Opposing coaches are keeping good counts and in the Olympic League, coaches have adopted a policy of transparency in pitching information.

“The Olympic League is using a shared Google Doc that after every game coaches go log their pitchers used and pitches thrown,” Ditlefsen said.

“The league is very transparent. We haven’t had any disagreements, usually every couple innings a coach will check and we are usually within one or two pitches of each other. And its all been very smooth and something the coaches are on board with.”

Transparency

Myers agreed.

“I think transparency is the best policy,” he said. “It’s a good accountability piece for all of us. Coming from the college game, now there is a little bit of advance scouting, as you can check and see who is available [for the opposition] and what those certain guys can throw.

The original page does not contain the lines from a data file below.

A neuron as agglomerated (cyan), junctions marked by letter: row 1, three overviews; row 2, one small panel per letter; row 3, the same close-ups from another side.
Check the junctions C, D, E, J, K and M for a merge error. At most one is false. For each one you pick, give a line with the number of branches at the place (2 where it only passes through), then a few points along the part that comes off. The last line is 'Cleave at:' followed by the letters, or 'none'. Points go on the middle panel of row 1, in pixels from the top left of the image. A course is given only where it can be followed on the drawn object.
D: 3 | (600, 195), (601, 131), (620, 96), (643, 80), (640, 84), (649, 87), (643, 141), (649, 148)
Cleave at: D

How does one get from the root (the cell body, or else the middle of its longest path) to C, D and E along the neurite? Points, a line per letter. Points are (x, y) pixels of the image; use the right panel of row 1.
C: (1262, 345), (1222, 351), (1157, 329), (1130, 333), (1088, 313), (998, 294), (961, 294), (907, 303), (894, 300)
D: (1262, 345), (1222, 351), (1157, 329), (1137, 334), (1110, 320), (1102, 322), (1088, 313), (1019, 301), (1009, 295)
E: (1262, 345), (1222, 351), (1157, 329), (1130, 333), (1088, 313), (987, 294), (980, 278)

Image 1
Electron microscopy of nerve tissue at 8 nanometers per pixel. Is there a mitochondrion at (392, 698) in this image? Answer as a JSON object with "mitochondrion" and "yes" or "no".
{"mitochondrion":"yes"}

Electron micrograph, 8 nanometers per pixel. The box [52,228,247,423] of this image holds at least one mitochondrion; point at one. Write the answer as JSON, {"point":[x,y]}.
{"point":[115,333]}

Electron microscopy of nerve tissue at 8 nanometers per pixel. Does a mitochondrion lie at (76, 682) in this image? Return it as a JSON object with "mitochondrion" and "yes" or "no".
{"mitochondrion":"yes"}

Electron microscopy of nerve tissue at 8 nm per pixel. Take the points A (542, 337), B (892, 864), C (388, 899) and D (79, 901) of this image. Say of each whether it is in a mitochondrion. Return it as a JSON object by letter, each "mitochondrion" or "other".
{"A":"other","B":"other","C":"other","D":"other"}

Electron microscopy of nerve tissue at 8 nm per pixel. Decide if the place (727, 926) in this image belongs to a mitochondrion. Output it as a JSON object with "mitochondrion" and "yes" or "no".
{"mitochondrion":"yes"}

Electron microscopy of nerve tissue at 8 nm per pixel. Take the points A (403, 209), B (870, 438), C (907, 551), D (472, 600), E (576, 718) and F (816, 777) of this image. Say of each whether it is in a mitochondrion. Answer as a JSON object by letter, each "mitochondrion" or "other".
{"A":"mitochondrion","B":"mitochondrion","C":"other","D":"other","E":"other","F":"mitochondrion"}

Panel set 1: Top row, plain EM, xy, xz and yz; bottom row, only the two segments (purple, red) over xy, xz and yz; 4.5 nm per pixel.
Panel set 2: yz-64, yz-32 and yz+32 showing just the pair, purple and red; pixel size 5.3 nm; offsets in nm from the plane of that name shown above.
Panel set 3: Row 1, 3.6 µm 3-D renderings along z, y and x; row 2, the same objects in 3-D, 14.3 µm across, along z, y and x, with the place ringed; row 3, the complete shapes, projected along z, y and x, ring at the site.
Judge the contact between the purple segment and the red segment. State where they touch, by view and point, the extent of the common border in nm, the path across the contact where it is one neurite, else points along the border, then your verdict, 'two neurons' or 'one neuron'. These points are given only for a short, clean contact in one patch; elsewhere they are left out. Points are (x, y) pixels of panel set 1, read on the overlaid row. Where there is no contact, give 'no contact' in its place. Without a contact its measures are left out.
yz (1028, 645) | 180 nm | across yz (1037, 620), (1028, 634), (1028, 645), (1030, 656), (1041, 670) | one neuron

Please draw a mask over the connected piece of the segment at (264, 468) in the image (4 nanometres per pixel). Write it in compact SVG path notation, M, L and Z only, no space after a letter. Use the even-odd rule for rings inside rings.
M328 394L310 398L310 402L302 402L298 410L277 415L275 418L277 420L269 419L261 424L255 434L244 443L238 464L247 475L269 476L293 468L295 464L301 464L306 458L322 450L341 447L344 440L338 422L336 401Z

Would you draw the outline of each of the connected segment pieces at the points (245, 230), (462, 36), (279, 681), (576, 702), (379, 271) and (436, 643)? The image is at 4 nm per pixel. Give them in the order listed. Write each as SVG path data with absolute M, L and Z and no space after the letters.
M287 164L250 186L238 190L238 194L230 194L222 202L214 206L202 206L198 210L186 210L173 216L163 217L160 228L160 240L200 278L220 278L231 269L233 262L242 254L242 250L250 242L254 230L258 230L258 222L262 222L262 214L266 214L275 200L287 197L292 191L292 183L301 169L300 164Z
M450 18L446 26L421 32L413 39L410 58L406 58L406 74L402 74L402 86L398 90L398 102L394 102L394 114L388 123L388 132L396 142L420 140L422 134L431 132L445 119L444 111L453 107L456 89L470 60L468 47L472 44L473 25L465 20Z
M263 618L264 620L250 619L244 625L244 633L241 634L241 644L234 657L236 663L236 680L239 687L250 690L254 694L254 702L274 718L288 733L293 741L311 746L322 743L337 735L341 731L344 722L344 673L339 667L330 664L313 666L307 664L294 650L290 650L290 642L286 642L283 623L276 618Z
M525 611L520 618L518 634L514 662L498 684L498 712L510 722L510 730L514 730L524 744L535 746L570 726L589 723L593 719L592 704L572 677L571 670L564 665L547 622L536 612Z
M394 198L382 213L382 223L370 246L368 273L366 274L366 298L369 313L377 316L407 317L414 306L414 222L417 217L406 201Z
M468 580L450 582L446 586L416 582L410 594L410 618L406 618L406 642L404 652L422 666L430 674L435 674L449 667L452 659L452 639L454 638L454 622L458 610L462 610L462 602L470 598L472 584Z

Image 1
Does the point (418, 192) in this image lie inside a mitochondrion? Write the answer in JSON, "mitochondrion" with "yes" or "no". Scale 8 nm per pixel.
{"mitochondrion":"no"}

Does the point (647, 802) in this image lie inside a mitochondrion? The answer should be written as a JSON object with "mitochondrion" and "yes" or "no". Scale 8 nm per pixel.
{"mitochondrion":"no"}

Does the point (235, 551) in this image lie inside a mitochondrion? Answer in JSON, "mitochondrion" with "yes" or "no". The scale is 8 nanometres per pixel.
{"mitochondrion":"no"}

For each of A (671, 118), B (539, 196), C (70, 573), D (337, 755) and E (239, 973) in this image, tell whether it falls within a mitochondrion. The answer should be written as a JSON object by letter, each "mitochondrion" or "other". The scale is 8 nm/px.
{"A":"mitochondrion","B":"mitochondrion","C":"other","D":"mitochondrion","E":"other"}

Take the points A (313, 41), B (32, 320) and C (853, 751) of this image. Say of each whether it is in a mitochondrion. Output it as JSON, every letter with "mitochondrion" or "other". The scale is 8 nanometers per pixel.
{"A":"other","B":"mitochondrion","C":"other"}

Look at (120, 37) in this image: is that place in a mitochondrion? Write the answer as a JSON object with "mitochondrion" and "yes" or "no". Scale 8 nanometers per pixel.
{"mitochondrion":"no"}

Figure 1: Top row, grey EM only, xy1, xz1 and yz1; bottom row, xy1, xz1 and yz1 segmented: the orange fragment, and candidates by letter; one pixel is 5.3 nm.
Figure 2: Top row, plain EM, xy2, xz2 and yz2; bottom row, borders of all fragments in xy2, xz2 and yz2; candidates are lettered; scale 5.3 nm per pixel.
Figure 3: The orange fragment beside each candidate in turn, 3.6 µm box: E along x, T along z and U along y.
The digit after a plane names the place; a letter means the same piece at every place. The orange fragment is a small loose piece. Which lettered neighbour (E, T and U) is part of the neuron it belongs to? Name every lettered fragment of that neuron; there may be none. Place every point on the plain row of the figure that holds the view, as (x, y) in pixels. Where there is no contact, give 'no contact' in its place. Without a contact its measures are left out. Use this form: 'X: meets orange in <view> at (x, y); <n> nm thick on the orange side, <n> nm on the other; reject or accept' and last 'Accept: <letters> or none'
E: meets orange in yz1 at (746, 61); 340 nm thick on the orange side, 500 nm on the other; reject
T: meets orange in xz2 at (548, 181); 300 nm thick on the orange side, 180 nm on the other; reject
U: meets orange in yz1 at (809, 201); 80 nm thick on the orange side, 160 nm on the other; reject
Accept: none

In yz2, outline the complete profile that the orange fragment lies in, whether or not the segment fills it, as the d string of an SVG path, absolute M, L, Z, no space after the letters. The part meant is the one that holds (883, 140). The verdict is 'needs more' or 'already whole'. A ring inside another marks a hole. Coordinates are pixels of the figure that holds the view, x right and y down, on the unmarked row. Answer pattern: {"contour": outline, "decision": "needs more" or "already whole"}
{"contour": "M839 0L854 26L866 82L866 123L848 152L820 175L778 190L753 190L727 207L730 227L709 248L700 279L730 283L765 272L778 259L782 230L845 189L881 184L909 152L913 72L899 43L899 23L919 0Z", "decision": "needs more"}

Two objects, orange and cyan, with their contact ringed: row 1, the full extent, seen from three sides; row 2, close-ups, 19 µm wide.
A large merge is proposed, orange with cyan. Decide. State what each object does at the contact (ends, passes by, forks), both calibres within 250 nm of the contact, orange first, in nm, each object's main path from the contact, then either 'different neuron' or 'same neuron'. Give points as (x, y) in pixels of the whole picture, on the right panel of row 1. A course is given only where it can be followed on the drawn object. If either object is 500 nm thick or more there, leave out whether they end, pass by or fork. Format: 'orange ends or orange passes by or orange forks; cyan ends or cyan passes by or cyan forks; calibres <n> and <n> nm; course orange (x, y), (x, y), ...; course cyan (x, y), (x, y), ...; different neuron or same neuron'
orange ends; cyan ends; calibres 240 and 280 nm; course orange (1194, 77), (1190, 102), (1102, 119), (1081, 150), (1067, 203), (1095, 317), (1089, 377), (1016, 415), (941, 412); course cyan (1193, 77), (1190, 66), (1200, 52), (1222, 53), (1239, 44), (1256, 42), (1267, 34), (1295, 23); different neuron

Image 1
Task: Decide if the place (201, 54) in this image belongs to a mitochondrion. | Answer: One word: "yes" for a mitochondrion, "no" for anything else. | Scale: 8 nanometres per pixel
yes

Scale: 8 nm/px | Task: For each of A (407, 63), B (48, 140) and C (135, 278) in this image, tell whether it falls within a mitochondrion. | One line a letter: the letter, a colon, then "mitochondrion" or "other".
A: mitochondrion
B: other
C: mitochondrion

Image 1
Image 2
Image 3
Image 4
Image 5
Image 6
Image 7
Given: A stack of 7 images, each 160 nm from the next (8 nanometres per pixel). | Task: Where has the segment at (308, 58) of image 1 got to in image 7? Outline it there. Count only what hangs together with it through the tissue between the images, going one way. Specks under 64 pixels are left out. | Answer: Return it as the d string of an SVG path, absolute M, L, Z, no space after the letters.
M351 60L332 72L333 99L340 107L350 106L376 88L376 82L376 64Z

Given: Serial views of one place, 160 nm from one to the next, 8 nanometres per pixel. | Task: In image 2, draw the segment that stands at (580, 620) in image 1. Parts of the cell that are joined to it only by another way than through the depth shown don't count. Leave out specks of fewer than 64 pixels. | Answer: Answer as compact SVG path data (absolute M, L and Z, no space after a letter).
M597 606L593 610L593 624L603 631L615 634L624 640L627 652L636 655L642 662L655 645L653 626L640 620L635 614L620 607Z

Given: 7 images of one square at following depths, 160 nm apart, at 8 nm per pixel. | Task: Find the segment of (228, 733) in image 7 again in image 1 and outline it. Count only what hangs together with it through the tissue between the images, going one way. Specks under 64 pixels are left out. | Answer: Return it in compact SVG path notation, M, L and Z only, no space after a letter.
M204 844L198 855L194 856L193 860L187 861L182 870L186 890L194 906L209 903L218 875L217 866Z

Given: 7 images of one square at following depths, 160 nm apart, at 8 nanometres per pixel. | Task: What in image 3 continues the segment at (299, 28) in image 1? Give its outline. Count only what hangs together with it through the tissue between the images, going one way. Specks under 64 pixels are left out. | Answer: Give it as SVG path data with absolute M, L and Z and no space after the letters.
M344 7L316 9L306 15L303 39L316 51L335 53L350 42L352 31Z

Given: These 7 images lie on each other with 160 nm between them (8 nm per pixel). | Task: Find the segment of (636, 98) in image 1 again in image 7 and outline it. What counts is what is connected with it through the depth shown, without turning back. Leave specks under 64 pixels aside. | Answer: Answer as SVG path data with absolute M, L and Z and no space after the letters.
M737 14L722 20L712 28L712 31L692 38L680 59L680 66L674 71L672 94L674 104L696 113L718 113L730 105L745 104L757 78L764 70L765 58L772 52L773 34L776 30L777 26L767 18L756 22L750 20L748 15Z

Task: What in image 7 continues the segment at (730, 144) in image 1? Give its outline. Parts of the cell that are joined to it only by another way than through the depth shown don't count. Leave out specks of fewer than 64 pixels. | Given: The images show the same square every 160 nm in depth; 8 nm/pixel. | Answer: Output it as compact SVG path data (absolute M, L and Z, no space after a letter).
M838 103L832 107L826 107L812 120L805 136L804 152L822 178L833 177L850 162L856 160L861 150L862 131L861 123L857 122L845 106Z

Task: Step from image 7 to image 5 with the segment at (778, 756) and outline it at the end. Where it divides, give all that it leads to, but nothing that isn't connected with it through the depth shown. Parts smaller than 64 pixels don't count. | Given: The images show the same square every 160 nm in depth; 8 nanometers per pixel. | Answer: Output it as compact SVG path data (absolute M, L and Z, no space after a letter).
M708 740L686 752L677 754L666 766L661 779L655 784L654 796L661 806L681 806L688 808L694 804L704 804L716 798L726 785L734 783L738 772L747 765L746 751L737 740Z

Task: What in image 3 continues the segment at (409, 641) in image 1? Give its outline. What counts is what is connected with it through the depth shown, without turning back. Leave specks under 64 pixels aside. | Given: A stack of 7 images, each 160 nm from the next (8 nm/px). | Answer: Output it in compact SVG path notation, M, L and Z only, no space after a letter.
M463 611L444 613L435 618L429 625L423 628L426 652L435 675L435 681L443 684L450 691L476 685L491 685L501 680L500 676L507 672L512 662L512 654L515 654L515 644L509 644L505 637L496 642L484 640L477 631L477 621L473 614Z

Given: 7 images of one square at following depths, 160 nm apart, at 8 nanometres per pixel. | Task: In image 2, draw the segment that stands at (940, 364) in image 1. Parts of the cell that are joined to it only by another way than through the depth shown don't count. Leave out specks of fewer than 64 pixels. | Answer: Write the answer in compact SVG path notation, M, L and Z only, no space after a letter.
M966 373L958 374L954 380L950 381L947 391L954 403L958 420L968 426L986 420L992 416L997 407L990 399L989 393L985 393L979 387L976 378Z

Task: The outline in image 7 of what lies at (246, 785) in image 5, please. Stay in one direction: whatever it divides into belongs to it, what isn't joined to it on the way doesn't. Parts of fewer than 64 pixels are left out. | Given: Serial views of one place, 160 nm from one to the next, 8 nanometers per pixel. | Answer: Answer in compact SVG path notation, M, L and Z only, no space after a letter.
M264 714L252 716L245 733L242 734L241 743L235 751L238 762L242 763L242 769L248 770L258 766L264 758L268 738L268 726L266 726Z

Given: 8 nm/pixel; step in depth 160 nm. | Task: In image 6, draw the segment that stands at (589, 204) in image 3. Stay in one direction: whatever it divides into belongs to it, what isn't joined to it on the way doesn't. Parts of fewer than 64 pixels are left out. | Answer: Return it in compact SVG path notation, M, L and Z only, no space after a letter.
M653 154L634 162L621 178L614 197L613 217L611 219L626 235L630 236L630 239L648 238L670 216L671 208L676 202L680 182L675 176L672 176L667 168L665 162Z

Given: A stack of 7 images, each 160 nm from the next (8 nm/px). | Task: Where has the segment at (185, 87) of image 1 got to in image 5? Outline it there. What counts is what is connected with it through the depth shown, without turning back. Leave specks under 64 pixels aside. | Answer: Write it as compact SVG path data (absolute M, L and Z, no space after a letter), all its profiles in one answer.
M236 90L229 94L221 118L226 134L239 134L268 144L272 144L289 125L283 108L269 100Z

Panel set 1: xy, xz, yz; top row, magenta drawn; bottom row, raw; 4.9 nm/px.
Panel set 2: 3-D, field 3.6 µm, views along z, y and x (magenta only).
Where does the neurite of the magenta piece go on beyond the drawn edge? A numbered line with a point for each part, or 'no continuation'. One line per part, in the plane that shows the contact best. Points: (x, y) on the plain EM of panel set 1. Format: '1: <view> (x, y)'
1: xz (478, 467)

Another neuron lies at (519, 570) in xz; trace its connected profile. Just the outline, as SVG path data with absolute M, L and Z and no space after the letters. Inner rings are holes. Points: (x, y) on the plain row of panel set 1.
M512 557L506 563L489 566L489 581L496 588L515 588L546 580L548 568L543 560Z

“More than anything, I hope it will be the model going forward across the state. I don’t see any guys protesting pitch counts because it’s all out there. So, hopefully, we wont have to see forfeits.

Myers said there has been an adjustment period to the new rule.

“It changes the way we approach everything,” he said. “Now we devote more time to having guys develop and work on their craft on the mound. And it creates more of a team atmosphere where we can develop an entire staff of maybe six to eight guys rather than two or three main guys.”

Ditlefsen also likes how the rule change is helping to develop pitching.

“That’s the thing you want to do anyway, you can never get enough pitching in high school baseball,” he said.

“We have had seven or eight pitchers throw already. That’s been good for them to get innings.”

Ditlefsen said pitchers should start to work deeper into games as the season progresses, and if a pitcher is on his game, the 105-pitch limit shouldn’t be a factor.

The Wolves have already had a pitcher throw the equivalent of a complete game when Justin Porter went seven innings in relief in a 10-inning contest with Kingston last week.

Porter’s pitch count reached 84, still well below the 105-pitch cap.

Speaking from experience, Myers got to the heart of what the new rule is intended to preserve.

“On the whole, it’s a big step forward for us in protecting kids’ arms.”